Excerpts from a dataset:
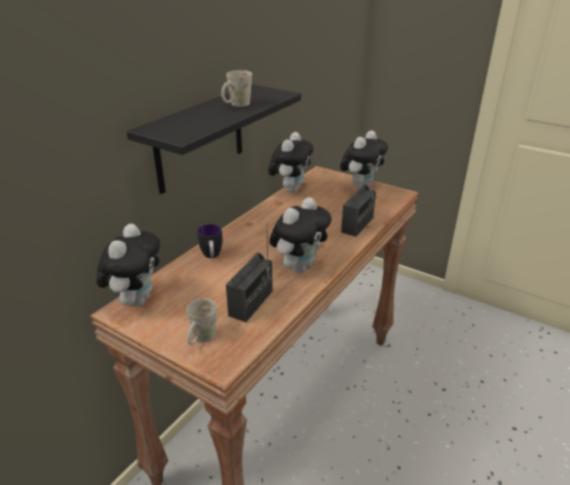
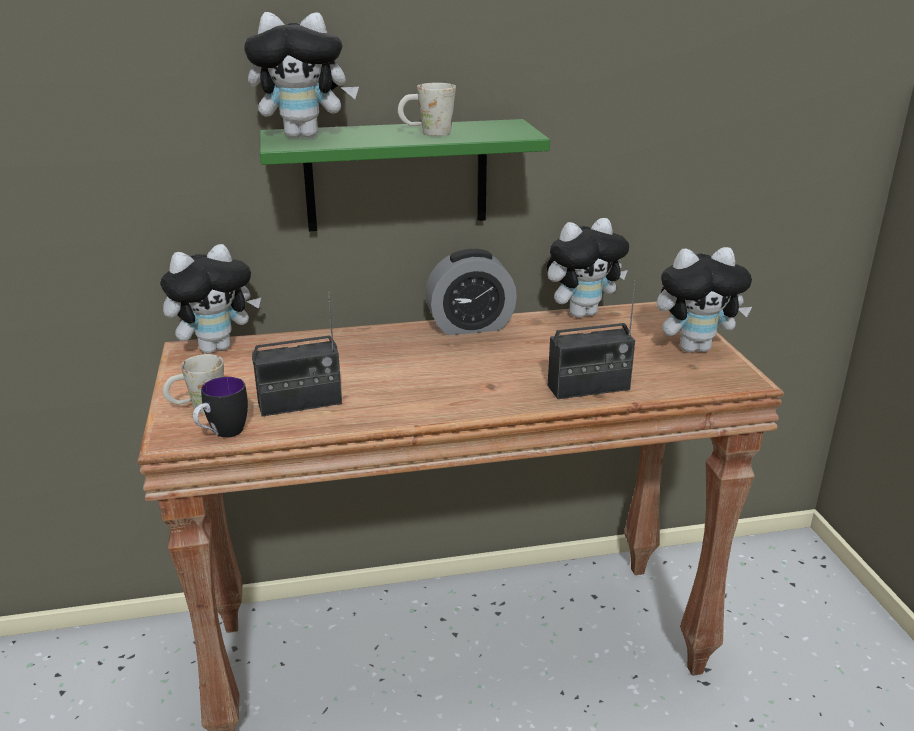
camera: 45 degrees right, 5 degrees down
black shelf [127,84,301,194] -> green shelf [260,119,550,231]
mug [197,224,223,258] -> mug moved to [193,377,248,438]
plush toy [269,197,332,273] -> plush toy moved to [244,12,359,138]
none -> alarm clock [425,249,517,335]

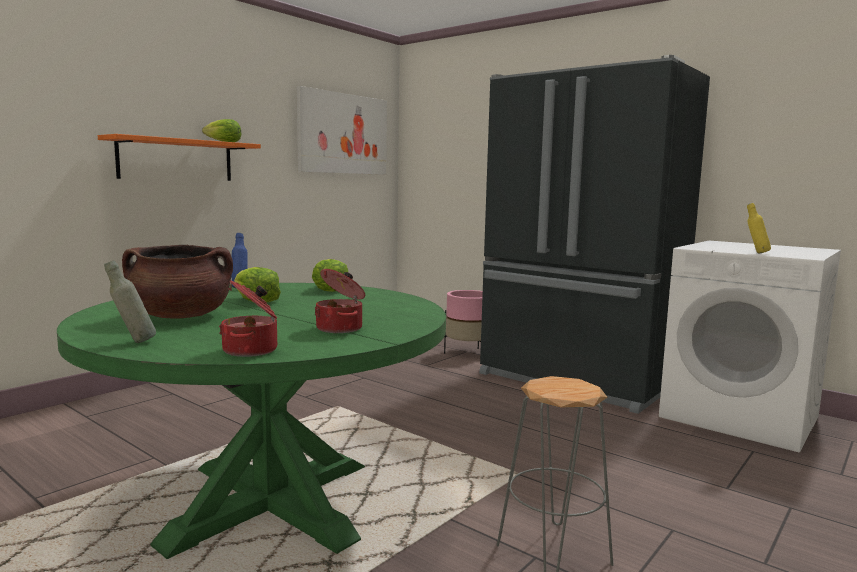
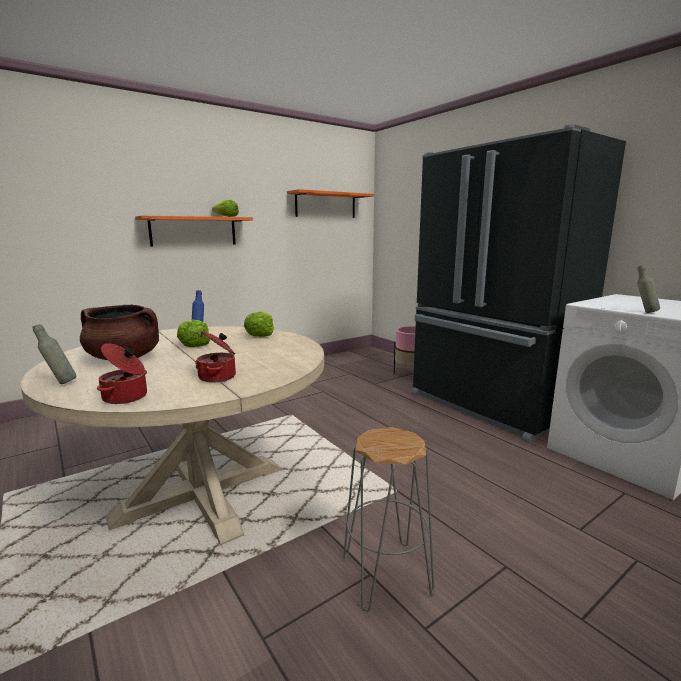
camera: 15 degrees right, 5 degrees up
green dining table [57,283,446,559] -> beige dining table [20,326,324,545]
picture [297,86,387,175] -> orange shelf [287,189,374,218]
yellow bottle [747,203,771,253] -> grey bottle [637,265,660,313]

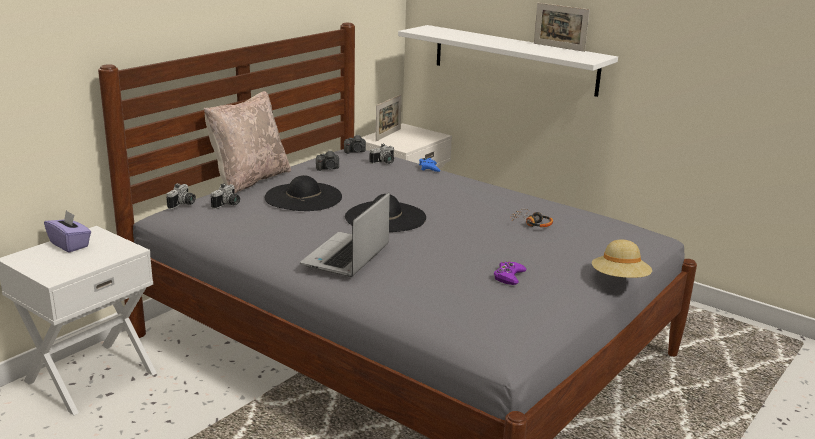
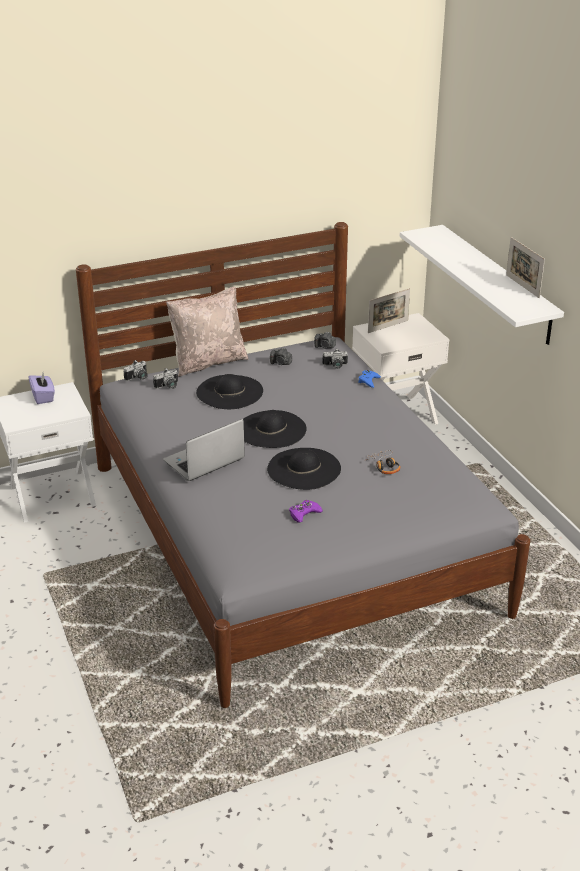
camera: 30 degrees right, 10 degrees up
beige hat [592,240,652,278] -> none
none -> black hat [267,448,341,490]

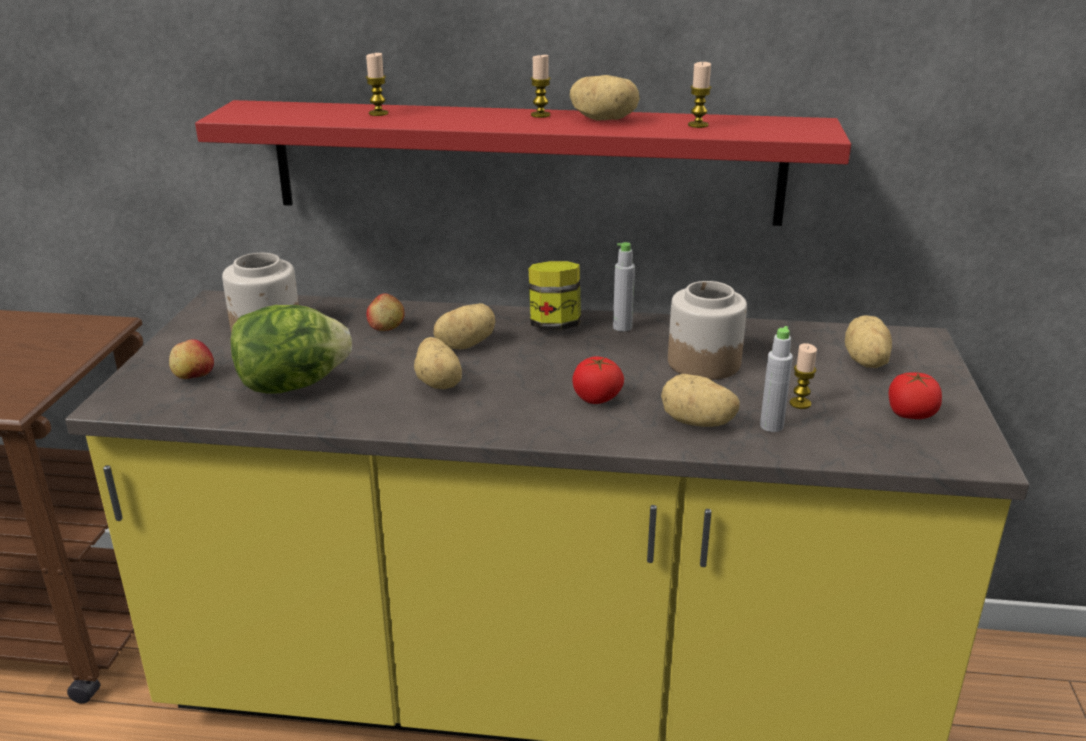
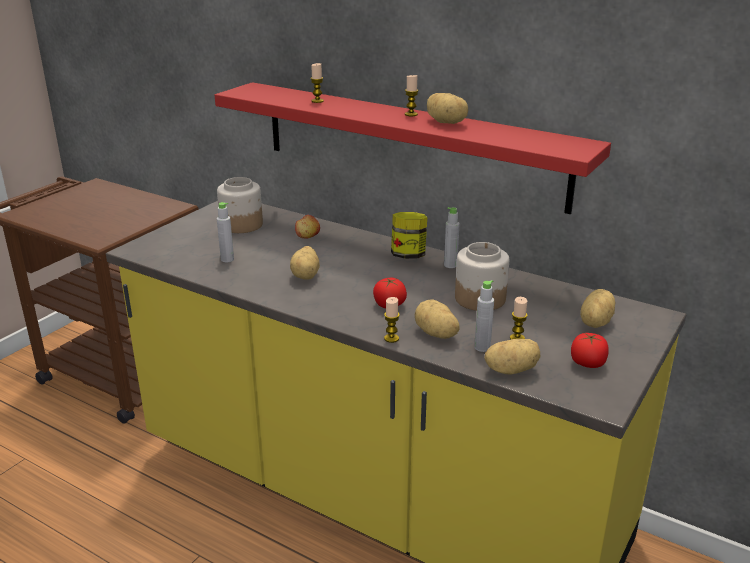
camera: 25 degrees right, 0 degrees up
apple [169,339,214,379] -> none
lettuce [230,305,352,394] -> grey bottle [217,202,234,262]
potato [433,303,495,349] -> potato moved to [484,339,540,375]
candle [688,62,712,128] -> candle moved to [384,297,400,343]

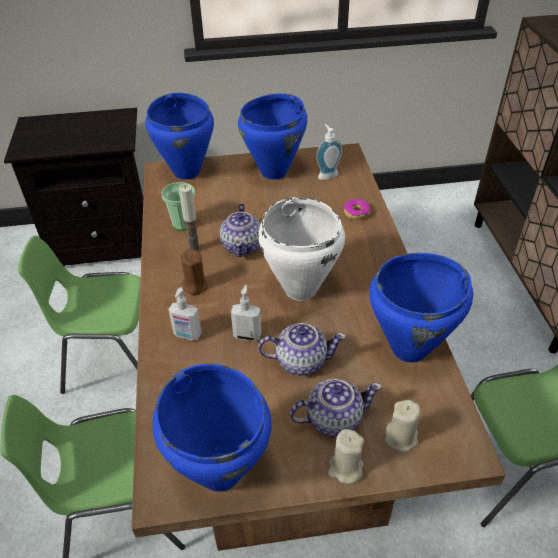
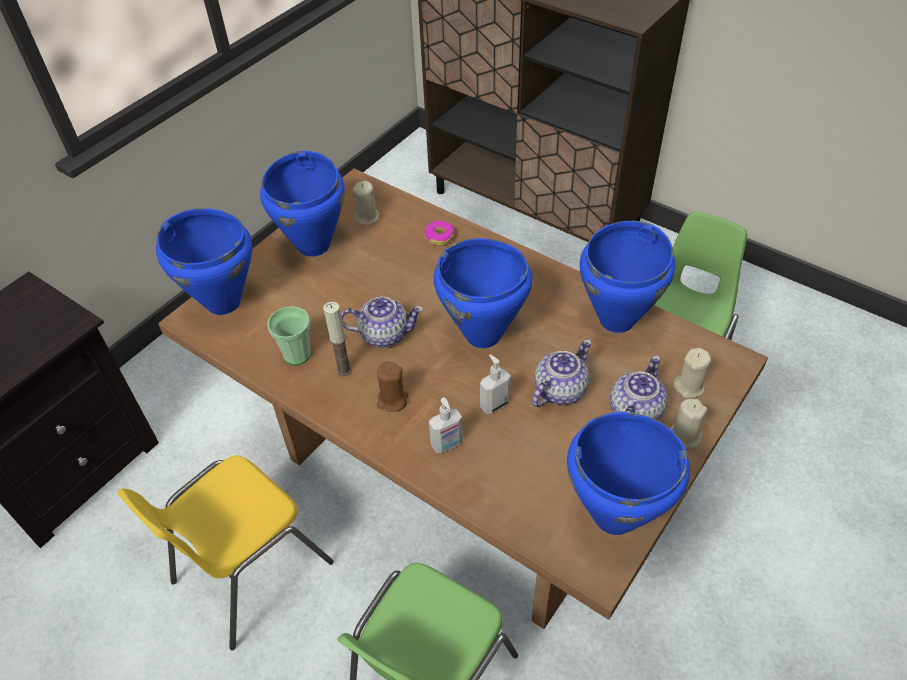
camera: 45 degrees left, 5 degrees up
green chair [18,235,141,394] -> yellow chair [117,455,334,650]
teapot [220,203,261,257] -> teapot turned 45 degrees counterclockwise [341,297,424,348]
white cooking pot [258,197,345,301] -> blue cooking pot [434,238,533,348]
soap dispenser [316,124,342,180] -> beige candle [352,181,380,225]

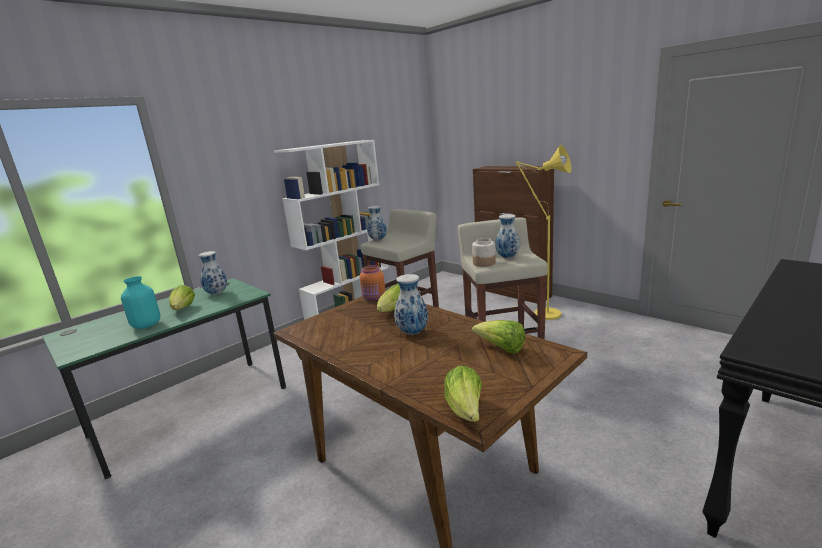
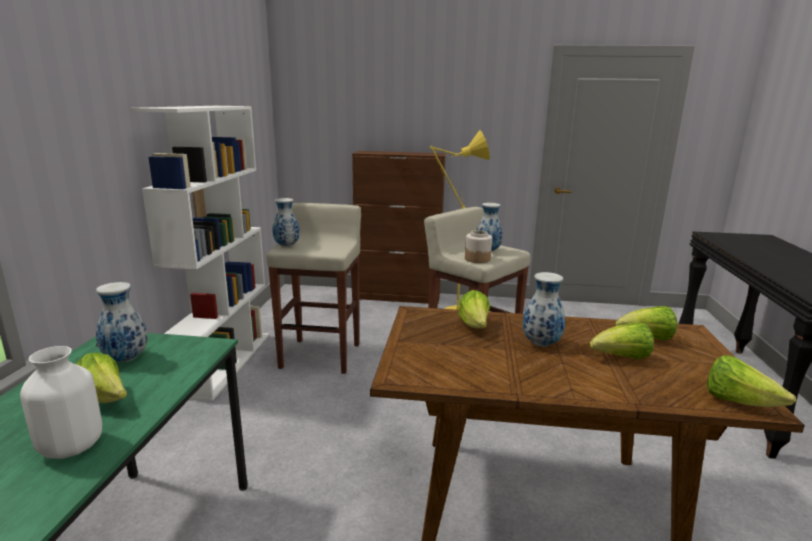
camera: 40 degrees left, 0 degrees up
turquoise vase [121,276,161,329] -> white vase [20,346,102,459]
orange jar [359,265,385,301] -> none
none -> lettuce [590,323,654,359]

* _Exercise goal_
Apply a filter for "shelf" to the entries and show each line that passes.

* _Response_
black shelf [127,84,301,194] -> green shelf [260,119,550,231]
picture [297,86,387,175] -> orange shelf [287,189,374,218]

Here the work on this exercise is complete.